**** Text block ****

Coming up England by a different line

For once, early in the cold new year,

We stopped, and, watching men with number-plates

Sprint down the platform to familiar gates,

‘Why, Coventry!' I exclaimed. ‘I was born here.'

I leant far out, and squinnied for a sign

That this was still the town that had been ‘mine'

So long, but found I wasn't even clear

Which side was which. From where those cycle-crates

Were standing, had we annually departed

For all those family hols? … A whistle went:

Things moved. I sat back, staring at my boots.

‘Was that,' my friend smiled, ‘where you “have your roots”?'

No, only where my childhood was unspent,

I wanted to retort, just where I started:

By now I've got the whole place clearly charted.

Our garden, first: where I did not invent

Blinding theologies of flowers and fruits,

And wasn't spoken to by an old hat.

And here we have that splendid family

I never ran to when I got depressed,

The boys all biceps and the girls all chest,

Their comic Ford, their farm where I could be

‘Really myself'. I'll show you, come to that,

The bracken where I never trembling sat,

Determined to go through with it; where she

Lay back, and ‘all became a burning mist'.

And, in those offices, my doggerel

Was not set up in blunt ten-point, nor read

By a distinguished cousin of the mayor,

Who didn't call and tell my father
There

Before us, had we the gift to see ahead –

‘You look as if you wished the place in Hell,'

My friend said, ‘judging from your face.' ‘Oh well,

I suppose it's not the place's fault,' I said.

‘Nothing, like something, happens anywhere.'

Larkin is famous for his fear of death. He's also famous for his fear of life. When I first read Larkin, it wasn't the fear of extinction that rang a bell; I was still young enough to think that bells like that only tolled for other people. It was recognition of a different sort, familiarity not so much with the feelings he was talking about as with the places. And the sense that, most of the time to most people, nothing much happens. Life is elsewhere. There were the provinces for a start, where nothing ever happened; libraries, where I'd spent half my life; churches, where I'd spent the other. Until I read Larkin – and in particular ‘I Remember, I Remember' – I'd never imagined such experiences, or non-experiences, could be the stuff of poetry, still less the credentials for writing, or that anybody could write, not about the something but the nothing that happens anywhere.

When he first started writing poetry, before he learned the sound of his own voice, Larkin wrote like Auden. Then, when he got to university, it was Yeats. Finally, he discovered Hardy, whom he liked, he said, because he taught him that he didn't have to ‘jack himself up' into poetry. It could be ordinary and about ordinary things, which suited him.

His childhood he characterised as ‘a forgotten boredom'. His father was the city treasurer of Coventry and they don't seem to have got on.

This Be The Verse

They fuck you up, your mum and dad.

They may not mean to, but they do.

They fill you with the faults they had

And add some extra, just for you.

But they were fucked up in their turn

By fools in old-style hats and coats,

Who half the time were soppy-stern,

And half at one another's throats.

Man hands on misery to man

It deepens like a coastal shelf.

Get out as early as you can,

And don't have any kids yourself.

This poem seems to show that Larkin didn't get on with his parents but, as he said in an interview, he did get on with them; it was just that they weren't very good at being happy. The poem, which certainly doesn't jack itself up, echoes a short one of Hardy's.

I'm Smith of Stoke, aged sixty-odd,

I've lived without a dame

From youth-time on; and would to God

My dad had done the same.

**** Material to process ****

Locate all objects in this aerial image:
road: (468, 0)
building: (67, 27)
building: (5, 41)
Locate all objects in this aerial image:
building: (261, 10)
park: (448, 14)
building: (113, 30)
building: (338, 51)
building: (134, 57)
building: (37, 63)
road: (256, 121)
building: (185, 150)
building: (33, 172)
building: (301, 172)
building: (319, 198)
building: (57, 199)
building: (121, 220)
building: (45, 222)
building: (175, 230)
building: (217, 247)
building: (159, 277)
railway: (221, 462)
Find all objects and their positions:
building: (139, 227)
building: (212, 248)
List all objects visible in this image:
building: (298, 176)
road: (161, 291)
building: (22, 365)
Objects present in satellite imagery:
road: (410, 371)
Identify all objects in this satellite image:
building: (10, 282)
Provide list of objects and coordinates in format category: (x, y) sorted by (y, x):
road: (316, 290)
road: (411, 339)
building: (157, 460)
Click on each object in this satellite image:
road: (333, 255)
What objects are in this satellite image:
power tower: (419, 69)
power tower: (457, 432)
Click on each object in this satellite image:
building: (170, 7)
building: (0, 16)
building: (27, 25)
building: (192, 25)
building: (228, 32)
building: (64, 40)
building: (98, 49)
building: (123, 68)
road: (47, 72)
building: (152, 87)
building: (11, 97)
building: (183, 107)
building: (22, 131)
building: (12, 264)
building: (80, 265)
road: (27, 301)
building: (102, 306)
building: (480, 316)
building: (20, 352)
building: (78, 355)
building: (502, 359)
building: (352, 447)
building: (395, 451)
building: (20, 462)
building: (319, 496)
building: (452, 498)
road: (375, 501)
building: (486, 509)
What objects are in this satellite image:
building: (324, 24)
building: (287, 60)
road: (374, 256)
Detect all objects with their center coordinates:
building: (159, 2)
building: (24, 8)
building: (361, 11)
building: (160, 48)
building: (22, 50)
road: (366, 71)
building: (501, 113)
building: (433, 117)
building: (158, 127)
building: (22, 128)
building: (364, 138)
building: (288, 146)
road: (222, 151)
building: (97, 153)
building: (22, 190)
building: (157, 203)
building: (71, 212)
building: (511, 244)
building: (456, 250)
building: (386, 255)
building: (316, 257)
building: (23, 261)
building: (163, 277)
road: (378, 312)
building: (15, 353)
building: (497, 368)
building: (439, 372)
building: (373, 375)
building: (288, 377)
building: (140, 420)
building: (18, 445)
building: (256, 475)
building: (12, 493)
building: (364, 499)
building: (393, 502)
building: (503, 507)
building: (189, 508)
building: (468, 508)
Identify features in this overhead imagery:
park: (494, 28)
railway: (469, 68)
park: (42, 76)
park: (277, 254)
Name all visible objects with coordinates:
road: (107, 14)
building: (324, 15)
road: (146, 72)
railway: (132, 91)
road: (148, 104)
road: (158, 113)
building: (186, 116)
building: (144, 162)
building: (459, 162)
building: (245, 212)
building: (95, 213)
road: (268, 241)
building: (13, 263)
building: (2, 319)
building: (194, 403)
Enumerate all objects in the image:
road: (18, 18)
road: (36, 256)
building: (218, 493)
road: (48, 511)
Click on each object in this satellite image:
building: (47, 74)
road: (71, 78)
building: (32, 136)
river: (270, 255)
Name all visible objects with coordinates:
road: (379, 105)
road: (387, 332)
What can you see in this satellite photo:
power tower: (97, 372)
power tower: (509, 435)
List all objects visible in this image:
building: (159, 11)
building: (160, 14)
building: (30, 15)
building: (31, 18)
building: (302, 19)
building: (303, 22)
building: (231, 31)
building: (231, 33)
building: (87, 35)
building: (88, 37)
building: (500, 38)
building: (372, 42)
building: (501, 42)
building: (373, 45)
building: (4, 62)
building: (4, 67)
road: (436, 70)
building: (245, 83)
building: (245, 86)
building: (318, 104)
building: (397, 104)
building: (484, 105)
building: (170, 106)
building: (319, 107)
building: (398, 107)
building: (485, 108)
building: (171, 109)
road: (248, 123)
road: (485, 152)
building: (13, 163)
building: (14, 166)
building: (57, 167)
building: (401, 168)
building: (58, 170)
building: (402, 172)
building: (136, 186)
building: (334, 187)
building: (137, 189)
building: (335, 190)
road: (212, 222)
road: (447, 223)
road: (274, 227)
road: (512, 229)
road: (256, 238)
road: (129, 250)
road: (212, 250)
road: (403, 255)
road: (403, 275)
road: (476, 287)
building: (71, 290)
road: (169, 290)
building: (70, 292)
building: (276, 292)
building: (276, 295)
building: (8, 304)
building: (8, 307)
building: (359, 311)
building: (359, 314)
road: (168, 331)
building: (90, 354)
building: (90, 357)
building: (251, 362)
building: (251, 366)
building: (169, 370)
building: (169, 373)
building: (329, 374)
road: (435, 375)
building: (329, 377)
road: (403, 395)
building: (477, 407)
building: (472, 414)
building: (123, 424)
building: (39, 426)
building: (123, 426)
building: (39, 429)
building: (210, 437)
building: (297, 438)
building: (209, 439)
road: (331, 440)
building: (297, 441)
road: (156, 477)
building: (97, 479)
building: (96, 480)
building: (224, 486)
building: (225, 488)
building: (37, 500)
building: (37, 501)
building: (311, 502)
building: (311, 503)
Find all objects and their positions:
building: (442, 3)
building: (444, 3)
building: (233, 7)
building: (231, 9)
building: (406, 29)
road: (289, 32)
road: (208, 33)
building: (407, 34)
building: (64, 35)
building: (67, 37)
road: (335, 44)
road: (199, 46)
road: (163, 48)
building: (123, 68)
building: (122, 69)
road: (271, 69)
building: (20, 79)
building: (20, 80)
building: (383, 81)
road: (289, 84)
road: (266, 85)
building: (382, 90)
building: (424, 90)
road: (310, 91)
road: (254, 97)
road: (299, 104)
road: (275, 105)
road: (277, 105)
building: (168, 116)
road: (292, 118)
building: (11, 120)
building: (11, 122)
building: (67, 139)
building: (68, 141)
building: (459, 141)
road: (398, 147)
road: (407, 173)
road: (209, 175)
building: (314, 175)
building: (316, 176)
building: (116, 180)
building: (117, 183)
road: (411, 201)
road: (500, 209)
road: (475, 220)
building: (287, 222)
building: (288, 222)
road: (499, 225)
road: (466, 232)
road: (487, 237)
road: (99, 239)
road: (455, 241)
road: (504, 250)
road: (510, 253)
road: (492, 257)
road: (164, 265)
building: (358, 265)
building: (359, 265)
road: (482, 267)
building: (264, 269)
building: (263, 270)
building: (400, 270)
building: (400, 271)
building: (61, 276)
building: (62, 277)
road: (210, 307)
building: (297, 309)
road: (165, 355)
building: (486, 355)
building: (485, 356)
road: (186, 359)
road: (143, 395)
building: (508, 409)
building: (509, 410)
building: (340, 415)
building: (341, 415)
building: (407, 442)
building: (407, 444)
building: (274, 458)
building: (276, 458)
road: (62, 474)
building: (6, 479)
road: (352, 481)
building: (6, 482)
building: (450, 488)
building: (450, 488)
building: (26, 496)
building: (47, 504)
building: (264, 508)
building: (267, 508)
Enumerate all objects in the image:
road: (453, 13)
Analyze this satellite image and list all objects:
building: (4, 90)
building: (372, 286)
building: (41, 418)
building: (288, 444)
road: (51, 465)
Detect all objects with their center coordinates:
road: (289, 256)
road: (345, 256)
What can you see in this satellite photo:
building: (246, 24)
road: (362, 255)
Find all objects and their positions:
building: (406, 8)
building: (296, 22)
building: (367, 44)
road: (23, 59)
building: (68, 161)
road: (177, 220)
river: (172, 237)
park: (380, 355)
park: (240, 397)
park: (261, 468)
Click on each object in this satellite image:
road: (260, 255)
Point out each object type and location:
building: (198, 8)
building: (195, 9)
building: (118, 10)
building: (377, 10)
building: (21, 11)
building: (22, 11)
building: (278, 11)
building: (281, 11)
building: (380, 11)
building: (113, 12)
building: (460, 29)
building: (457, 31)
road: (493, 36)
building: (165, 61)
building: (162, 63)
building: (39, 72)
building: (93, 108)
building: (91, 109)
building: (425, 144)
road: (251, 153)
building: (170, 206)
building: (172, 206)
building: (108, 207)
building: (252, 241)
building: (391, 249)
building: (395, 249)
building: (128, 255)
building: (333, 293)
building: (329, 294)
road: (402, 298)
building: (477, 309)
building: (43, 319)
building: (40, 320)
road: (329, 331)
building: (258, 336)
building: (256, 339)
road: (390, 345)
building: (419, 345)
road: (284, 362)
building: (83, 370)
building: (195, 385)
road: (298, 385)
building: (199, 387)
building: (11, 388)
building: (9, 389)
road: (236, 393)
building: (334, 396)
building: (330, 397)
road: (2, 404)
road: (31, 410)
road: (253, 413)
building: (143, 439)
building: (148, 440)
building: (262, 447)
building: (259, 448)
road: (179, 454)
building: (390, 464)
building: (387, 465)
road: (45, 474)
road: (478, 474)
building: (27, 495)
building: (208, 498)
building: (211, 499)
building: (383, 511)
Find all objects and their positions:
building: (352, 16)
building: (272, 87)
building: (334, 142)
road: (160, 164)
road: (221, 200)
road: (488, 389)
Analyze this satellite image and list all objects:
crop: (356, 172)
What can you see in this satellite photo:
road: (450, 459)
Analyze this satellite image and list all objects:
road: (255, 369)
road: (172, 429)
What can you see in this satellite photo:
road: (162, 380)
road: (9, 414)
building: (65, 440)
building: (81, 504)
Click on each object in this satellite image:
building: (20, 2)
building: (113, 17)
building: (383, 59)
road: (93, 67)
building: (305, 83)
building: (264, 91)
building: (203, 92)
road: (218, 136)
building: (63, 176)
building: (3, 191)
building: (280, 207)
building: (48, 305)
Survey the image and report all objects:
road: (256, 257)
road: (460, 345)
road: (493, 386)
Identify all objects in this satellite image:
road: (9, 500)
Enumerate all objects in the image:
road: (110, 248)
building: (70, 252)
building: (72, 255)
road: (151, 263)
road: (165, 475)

****

### Job 1
Put everything in the records, from their first line down to the line containing "building: (10, 282)" and including that line, into a JSON list of strings with one string per line and no blank lines.
### Job 2
Write what follows the last line shown of the text on Larkin's poetry.

### Reply 1
[
  "Locate all objects in this aerial image:",
  "road: (468, 0)",
  "building: (67, 27)",
  "building: (5, 41)",
  "Locate all objects in this aerial image:",
  "building: (261, 10)",
  "park: (448, 14)",
  "building: (113, 30)",
  "building: (338, 51)",
  "building: (134, 57)",
  "building: (37, 63)",
  "road: (256, 121)",
  "building: (185, 150)",
  "building: (33, 172)",
  "building: (301, 172)",
  "building: (319, 198)",
  "building: (57, 199)",
  "building: (121, 220)",
  "building: (45, 222)",
  "building: (175, 230)",
  "building: (217, 247)",
  "building: (159, 277)",
  "railway: (221, 462)",
  "Find all objects and their positions:",
  "building: (139, 227)",
  "building: (212, 248)",
  "List all objects visible in this image:",
  "building: (298, 176)",
  "road: (161, 291)",
  "building: (22, 365)",
  "Objects present in satellite imagery:",
  "road: (410, 371)",
  "Identify all objects in this satellite image:",
  "building: (10, 282)"
]

### Reply 2
Even if Larkin hadn't got on with his parents, I still think he was wrong to complain about it. If your parents do fuck you up and you're going to write, that's fine because then you've got something to write about. But if they don't fuck you up, then you've got nothing to write about, so then they've fucked you up good and proper.

The problem arises in the first instance because we think of novels as something made up but poems as messages from the heart. Larkin must be telling the truth about himself because that's what poems do – just as, in Housman's case, his poems were flags of distress, an SOS from the soul. But a poet can counterfeit. He can put on a personality and impersonate just as a novelist can. And the ‘I' that writes is never quite the same as the ‘I' written. Kingsley Amis, who knew Larkin well, says that some of Larkin's poems were by
the man he knew, but others were by someone else entirely. The ‘I' is always the eye. It is not always
I
.

This next poem was possibly occasioned by the marriage of an ex-girlfriend; it's certainly very different from the last one.

Maiden Name

Marrying left your maiden name disused.

Its five light sounds no longer mean your face,

Your voice, and all your variants of grace;

For since you were so thankfully confused

By law with someone else, you cannot be

Semantically the same as that young beauty:

It was of her that these two words were used.

Now it's a phrase applicable to no one,

Lying just where you left it, scattered through

Old lists, old programmes, a school prize or two,

Packets of letters tied with tartan ribbon –

Then is it scentless, weightless, strengthless, wholly

Untruthful? Try whispering it slowly.

No, it means you. Or, since you're past and gone,

It means what we feel now about you then:

How beautiful you were, and near, and young,

So vivid, you might still be there among

Those first few days, unfingermarked again.

So your old name shelters our faithfulness,

Instead of losing shape and meaning less

With your depreciating luggage laden.

Larkin went to Oxford at the start of the war, then became a librarian, working in various places before landing up at Hull University, where he remained for the rest of his life as librarian of the Brynmor Jones Library. The library had been endowed by Sir Brynmor Jones, who once came there on a visit. Meeting him in the library, Larkin said, was like being in St Pancras Station and coming across St Pancras.

The library was to Larkin as textual criticism was to Housman: something at which he excelled but which made no demands on his other life. But he cared about it.

New eyes each year

Find old books here,

And new books, too,

Old eyes renew;

So youth and age

Like ink and page

In this house join,

Minting new coin.

This next poem is about a return visit to Oxford, and in the background, as so often in Larkin (and Hardy), is the railway.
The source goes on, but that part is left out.